> Your goal
Within the entries below, find the portion that opens with the line containing "Главное преимущество такого решения —" and closes with the line containing "небольших помещениях, где важен каждый". Retype that portion exactly and only.

> Dataset content
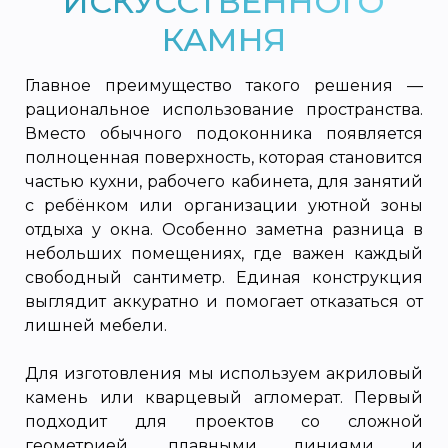
ИСКУССТВЕННОГО
КАМНЯ
Главное преимущество такого решения —
рациональное использование пространства.
Вместо обычного подоконника появляется
полноценная поверхность, которая становится
частью кухни, рабочего кабинета, для занятий
с ребёнком или организации уютной зоны
отдыха у окна. Особенно заметна разница в
небольших помещениях, где важен каждый
свободный сантиметр. Единая конструкция
выглядит аккуратно и помогает отказаться от
лишней мебели.
Для изготовления мы используем акриловый
камень или кварцевый агломерат. Первый
подходит для проектов со сложной
геометрией, плавными линиями и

> Task answer
Главное преимущество такого решения —
рациональное использование пространства.
Вместо обычного подоконника появляется
полноценная поверхность, которая становится
частью кухни, рабочего кабинета, для занятий
с ребёнком или организации уютной зоны
отдыха у окна. Особенно заметна разница в
небольших помещениях, где важен каждый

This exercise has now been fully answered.